Document extract:

The current regulations state that NMFS will adjust the next year's fishing season (2007) and quotas for LCS to reflect actual landings during the previous fishing season (2006) in any particular region. Due to the extensive overharvest of LCS in the 2006 second and third trimester seasons in the South Atlantic and Gulf of Mexico regions, limited quota would be available resulting in a short season in the South Atlantic region and no season in the Gulf of Mexico region for the 2007 second trimester. If NMFS were to not change the current regulations, then in the 2007 third trimester, both regions would experience short seasons. Moreover, under the current regulatory scheme, NMFS would open the mid-Atlantic shark closed area from July 6 - 20, 2007. As described in the rulemaking for the 2007 first trimester (71 FR 75122; December 14, 2006), re-opening the mid-Atlantic shark closed area in the month of July would likely have slightly negative ecological impacts because potential interactions with protected resources and other bycatch would be increased due to the displacement of fishing effort to an area that had been previously closed. Also, under the current regulatory scheme, NMFS would open the North Atlantic region for the month of July in the 2007 second trimester and close this region during the 2007 third trimester season due to overharvest during the 2006 third trimester season.

Under this proposed rule, NMFS would combine the second trimester season quota with the third trimester season quota in the South Atlantic and Gulf of Mexico regions. NMFS would open the South Atlantic region for six weeks beginning August 1, 2007. This would close the entire South Atlantic region for the month of July and maintain any ecological benefits of the mid-Atlantic shark closure. NMFS is proposing to delay the start of the merged seasons until August 1, 2007, to allow for a longer season than was previously allowed, based on slower catch rates in August versus July. NMFS believes that an August start date would still provide opportunities for all fishermen in the South Atlantic to fish for LCS. Under this proposed rule, NMFS would open the Gulf of Mexico region for three weeks beginning September 1, 2007. This accommodates comments received by NMFS stating the desire for the Gulf of Mexico region to be open at a different time than the South Atlantic region. The proposed rule would provide for longer seasons than the current regulations thereby increasing fishing opportunities consistent with available quota. Under this proposed rule, NMFS would keep in place the North Atlantic regional quotas and opening dates. Under alternatives 2 and 3, the LCS season would be open at different times in different regions, which would prevent market gluts.

Given information:
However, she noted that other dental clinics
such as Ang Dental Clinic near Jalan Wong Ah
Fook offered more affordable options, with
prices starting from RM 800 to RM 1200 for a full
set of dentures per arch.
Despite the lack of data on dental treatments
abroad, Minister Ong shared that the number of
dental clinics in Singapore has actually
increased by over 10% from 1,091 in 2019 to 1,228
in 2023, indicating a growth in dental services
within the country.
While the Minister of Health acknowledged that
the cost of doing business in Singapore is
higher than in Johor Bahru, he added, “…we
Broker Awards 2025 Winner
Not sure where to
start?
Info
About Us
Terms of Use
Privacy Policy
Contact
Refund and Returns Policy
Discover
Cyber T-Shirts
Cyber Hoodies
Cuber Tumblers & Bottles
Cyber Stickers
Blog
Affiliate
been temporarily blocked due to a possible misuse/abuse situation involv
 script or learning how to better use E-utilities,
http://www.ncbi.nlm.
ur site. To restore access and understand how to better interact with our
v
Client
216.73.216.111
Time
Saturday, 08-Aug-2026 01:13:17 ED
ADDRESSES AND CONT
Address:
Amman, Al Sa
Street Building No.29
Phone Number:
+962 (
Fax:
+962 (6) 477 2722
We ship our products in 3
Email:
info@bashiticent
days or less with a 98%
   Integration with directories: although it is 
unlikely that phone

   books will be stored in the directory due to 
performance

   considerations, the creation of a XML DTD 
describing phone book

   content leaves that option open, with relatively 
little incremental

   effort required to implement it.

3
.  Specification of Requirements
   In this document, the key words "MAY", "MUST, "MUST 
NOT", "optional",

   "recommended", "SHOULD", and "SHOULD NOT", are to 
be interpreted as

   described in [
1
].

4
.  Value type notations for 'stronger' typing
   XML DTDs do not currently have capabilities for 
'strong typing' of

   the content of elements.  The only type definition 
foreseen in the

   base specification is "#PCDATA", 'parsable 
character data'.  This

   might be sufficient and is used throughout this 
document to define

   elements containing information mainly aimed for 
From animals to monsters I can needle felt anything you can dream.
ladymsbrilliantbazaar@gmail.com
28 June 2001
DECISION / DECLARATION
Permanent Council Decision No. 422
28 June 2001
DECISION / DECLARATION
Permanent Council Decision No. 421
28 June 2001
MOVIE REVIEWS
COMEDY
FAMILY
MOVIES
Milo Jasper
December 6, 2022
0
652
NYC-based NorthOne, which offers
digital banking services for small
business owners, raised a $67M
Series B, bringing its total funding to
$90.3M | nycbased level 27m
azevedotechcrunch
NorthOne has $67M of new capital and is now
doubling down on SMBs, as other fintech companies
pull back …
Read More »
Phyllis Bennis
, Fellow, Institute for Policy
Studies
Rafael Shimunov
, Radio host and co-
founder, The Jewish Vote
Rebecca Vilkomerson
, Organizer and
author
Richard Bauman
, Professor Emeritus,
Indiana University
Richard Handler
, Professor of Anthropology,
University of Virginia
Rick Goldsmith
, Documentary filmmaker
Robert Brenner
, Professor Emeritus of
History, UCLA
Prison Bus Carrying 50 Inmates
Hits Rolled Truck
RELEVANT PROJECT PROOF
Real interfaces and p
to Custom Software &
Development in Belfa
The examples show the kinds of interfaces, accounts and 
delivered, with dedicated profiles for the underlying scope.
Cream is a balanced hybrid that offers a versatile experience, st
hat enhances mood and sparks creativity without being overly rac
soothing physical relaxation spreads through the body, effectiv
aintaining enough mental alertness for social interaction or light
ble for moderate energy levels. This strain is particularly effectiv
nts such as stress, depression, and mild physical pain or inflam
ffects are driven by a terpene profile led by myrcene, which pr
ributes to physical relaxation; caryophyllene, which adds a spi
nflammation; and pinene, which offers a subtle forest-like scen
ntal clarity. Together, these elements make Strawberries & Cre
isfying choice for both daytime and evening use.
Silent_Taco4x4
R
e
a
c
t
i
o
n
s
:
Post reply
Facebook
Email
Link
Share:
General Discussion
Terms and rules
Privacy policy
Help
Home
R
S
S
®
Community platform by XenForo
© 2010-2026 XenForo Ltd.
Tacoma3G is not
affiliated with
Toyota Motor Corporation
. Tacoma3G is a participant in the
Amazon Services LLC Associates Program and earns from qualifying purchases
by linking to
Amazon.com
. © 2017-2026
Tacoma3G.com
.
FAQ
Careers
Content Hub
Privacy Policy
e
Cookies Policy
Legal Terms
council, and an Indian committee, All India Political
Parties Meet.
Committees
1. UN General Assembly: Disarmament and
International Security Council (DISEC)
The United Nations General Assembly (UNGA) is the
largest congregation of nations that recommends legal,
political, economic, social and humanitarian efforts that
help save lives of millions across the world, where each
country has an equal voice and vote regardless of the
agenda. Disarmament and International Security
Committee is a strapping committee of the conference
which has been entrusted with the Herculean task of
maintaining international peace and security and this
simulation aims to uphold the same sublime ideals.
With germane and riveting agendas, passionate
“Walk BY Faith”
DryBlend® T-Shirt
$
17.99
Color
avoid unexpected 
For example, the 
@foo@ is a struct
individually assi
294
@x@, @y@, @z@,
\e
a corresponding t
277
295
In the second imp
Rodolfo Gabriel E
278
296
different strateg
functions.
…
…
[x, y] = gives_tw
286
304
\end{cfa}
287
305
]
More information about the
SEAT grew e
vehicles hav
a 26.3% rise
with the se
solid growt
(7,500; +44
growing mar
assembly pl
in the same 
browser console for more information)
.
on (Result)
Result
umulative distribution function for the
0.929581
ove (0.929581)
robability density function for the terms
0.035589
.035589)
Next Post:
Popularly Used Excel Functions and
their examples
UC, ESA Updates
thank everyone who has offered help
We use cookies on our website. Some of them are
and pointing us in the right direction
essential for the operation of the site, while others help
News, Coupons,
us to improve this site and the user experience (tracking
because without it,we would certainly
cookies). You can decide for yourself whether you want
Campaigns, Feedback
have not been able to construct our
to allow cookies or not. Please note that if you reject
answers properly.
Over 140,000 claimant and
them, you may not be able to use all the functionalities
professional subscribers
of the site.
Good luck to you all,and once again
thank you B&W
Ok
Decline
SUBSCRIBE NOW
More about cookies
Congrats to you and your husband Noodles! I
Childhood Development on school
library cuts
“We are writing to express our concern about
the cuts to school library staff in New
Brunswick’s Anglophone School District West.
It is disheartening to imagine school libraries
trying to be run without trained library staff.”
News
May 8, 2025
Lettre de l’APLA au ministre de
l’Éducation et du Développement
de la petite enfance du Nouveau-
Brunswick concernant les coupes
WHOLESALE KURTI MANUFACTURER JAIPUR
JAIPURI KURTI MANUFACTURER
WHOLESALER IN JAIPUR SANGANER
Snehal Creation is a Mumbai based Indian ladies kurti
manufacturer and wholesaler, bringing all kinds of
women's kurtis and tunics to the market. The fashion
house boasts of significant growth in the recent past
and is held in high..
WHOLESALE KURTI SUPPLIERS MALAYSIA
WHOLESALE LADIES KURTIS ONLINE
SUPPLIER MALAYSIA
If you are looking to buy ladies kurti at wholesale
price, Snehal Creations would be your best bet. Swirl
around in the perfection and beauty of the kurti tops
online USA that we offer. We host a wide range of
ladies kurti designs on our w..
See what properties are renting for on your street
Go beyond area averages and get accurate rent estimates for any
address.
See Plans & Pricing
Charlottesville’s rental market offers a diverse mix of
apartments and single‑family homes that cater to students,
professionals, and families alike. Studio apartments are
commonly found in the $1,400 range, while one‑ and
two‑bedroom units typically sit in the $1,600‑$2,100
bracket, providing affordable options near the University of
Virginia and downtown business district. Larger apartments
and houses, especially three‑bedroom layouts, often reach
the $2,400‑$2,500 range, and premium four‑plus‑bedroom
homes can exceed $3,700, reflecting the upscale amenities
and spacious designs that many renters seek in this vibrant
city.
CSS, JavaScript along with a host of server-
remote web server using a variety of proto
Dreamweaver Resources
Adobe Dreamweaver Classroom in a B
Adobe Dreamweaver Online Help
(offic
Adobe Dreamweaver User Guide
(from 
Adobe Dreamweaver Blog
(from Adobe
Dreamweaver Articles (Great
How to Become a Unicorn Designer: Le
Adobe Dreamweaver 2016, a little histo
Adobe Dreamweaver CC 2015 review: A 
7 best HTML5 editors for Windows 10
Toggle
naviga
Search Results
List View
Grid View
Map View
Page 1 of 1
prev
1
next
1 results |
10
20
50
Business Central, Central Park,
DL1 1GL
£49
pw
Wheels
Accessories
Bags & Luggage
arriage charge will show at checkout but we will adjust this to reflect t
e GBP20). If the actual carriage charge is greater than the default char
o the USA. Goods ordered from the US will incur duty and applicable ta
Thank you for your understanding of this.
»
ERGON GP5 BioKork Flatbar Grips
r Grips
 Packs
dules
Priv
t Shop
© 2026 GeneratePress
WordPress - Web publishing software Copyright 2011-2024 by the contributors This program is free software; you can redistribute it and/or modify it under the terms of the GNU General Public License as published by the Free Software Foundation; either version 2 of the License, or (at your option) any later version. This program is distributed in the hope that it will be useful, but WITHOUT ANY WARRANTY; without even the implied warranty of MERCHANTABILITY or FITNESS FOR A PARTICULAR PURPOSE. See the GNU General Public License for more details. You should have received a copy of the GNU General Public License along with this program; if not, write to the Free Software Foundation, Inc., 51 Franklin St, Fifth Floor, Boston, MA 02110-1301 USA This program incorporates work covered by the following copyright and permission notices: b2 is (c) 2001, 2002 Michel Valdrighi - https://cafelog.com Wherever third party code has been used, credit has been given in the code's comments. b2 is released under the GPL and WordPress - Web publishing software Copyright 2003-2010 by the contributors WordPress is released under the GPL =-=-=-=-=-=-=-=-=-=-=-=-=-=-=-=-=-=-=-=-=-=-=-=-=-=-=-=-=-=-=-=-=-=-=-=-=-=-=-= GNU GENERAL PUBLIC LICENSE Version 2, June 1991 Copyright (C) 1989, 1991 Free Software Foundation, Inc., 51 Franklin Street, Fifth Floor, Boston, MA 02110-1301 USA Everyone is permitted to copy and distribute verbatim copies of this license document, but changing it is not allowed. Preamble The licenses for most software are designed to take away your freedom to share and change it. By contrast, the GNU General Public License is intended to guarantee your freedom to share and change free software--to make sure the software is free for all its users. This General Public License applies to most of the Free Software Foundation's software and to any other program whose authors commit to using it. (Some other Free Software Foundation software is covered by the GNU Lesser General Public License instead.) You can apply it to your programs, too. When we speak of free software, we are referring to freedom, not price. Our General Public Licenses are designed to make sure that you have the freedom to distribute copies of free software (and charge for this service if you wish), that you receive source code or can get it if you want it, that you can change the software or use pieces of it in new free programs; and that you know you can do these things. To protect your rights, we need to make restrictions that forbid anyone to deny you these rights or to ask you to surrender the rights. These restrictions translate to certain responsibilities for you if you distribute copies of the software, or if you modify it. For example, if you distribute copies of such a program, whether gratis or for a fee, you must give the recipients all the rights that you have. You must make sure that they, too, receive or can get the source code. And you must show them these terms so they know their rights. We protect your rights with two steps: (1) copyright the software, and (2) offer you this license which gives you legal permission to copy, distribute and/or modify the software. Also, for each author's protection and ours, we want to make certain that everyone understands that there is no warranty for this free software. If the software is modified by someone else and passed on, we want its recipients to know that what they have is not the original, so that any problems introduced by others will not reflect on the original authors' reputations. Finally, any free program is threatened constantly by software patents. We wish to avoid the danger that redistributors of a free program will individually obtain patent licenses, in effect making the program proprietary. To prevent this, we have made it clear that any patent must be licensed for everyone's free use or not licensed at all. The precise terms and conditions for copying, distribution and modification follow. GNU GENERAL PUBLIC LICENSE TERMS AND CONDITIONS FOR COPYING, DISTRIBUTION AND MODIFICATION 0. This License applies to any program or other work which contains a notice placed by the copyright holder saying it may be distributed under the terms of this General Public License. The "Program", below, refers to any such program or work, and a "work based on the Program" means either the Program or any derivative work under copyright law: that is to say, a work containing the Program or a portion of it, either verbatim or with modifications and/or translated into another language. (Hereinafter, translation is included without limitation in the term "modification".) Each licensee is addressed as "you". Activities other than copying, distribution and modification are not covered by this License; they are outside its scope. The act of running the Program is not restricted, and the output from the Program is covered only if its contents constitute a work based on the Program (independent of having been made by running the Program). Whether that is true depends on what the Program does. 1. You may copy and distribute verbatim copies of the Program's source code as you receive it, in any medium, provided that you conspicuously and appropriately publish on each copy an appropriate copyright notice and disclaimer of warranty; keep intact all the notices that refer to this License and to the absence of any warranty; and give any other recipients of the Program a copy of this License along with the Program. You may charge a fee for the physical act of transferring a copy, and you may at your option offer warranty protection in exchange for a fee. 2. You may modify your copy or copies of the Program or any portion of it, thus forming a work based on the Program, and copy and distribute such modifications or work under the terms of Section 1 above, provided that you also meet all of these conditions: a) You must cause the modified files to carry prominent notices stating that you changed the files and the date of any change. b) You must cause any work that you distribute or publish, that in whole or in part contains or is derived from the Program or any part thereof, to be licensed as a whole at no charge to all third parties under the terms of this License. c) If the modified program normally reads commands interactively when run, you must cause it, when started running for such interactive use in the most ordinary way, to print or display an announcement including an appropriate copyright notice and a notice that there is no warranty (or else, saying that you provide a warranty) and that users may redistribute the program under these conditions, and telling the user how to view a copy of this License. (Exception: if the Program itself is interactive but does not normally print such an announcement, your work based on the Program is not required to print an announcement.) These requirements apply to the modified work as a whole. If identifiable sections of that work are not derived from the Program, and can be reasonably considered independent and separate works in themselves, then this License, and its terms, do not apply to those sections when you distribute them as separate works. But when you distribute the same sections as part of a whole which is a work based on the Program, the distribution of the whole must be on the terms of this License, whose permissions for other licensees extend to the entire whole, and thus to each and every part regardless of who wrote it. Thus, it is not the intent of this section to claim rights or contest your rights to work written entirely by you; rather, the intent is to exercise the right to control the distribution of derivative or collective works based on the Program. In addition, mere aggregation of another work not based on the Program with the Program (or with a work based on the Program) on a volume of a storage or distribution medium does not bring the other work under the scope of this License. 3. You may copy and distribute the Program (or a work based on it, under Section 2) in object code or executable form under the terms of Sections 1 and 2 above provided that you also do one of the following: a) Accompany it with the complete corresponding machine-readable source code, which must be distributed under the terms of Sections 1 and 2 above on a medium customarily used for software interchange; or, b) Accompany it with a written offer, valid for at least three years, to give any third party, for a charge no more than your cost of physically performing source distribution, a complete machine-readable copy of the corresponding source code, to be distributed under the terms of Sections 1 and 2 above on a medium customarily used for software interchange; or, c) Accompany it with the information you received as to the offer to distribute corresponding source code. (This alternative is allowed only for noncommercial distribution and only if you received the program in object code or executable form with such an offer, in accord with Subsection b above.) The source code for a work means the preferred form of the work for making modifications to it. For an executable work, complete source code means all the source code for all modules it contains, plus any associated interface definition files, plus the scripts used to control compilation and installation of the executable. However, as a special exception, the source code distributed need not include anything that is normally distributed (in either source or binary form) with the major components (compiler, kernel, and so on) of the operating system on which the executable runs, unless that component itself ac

Check your understanding:
a – Please sum up the shark season text in two sentences.
b – In the shark season text, when and for how long would the Gulf of Mexico region open under the proposed rule?
The material is separate from the shark season text.

Problem solutions:
a – Under the current regulations, the 2006 overharvest of large coastal sharks would leave the South Atlantic with a short 2007 second trimester season and the Gulf of Mexico with none, and would reopen the mid-Atlantic shark closed area in July. The proposed rule would combine the second and third trimester quotas in those two regions, open the South Atlantic for six weeks beginning August 1, 2007, and the Gulf of Mexico for three weeks beginning September 1, 2007, and keep the North Atlantic quotas and opening dates in place.

b – It would open for three weeks beginning September 1, 2007.